Jason Quarm was always sanguine.

“Do you think Kate will live?” asked Zerah, who did not share his views.

“I trust so,” answered the rector. “If she does, then regard her as a gift from heaven. Once before she was put, a frail and feeble object, into your arms to rear and cherish. You were then too much engrossed in your daughter to give to this child your full attention. Your own Wilmot has been taken away. Now your niece has been almost withdrawn from you. But the hand that holds the issues of life and death spares her; she is committed to you once more--again helpless, frail, and committed to you that you may envelop her in an atmosphere of Love.”

“I have loved her,” said Mrs. Pepperill. “This is the second time, sir, that you have charged me with lack of love towards Kate.”

“Wilmot,” said the rector, “was one who stormed the heart. She went up against it, with flags flying and martial music, and broke in at the point of the bayonet. Kate’s nature is different. She will storm no heart. She sits on the doorstep as a beggar, and does not even knock and solicit admission. Throw open your door, extend your hand, and the timid child will falter in, frightened, yet elate with hope.”
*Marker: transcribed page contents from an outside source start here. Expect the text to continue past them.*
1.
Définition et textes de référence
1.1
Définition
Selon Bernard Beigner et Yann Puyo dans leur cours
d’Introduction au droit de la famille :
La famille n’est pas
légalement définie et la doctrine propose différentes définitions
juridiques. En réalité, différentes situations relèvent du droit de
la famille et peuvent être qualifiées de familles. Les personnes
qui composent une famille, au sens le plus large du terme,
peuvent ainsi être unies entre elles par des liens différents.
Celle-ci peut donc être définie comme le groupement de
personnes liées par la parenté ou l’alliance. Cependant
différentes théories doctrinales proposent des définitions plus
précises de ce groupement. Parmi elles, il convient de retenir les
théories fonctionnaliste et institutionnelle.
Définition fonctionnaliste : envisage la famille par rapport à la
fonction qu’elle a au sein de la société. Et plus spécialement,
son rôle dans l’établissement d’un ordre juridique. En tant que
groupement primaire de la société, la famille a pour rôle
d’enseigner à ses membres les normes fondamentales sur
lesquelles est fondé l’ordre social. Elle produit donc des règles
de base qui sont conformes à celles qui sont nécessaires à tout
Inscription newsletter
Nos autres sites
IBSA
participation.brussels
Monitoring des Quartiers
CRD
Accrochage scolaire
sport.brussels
“I don’t know,” said Zerah meditatively. “You’ll excuse my saying it, but when a child is heartless”--

“Heartless?--who is heartless?”

“Kate, to be sure.”

“Heartless?” repeated the rector. “You are in grievous error. No child is heartless. None of God’s creatures are void of love. God is love Himself, and we are all made in the image of the Creator. In all of us is the divine attribute of love. We were made to love and to be loved. It is a necessity of our nature. This poor little spirit--with how much love has it been suckled? With how much has its nakedness been clothed? The cream of your heart’s affection was given to your own daughter, and only the whey--thin and somewhat acidulated--offered to the niece. Turn over a new leaf, Mrs. Pepperill. Treat this child in a manner different from that in which she has been treated. I allow frankly that you have not been unkind, unjust, ungracious. But such a soul as this cannot flower in an atmosphere of negatives. You know something about the principle on which the atmospheric railway acts, do you not, Mrs. Pepperill? There is a pump which exhausts the air. Now put a plant, an animal, into a vessel from which the vital air has been withdrawn, and plant or animal will die at once. It has been given nothing deleterious, nothing poisonous has been administered. It dies simply because it has been deprived of that atmosphere in which God ordained that it should live and flourish. My good friend,” said the rector, and his voice shook with mingled tenderness of feeling and humour, “if I were to take you up and set you under the exhausting apparatus, and work at the pump, you would gasp--gasp and die.”

The woman turned cold and blank at the suggestion.

“If I did that,” continued the parson, “the coroner who sat on you would pronounce that you had been murdered by me. I should be sent to the assizes, and should infallibly be hung. Very well: there are other kinds of murder than killing the body. There is the killing of the noble, divine nature in man, and that not by acts of violence only, but by denial of what is essential to its existence. Remember this, Mrs. Pepperill: what the atmosphere is to the lungs, that love is to the heart. God created the lungs to be inflated with air, and the heart to be filled with Love.”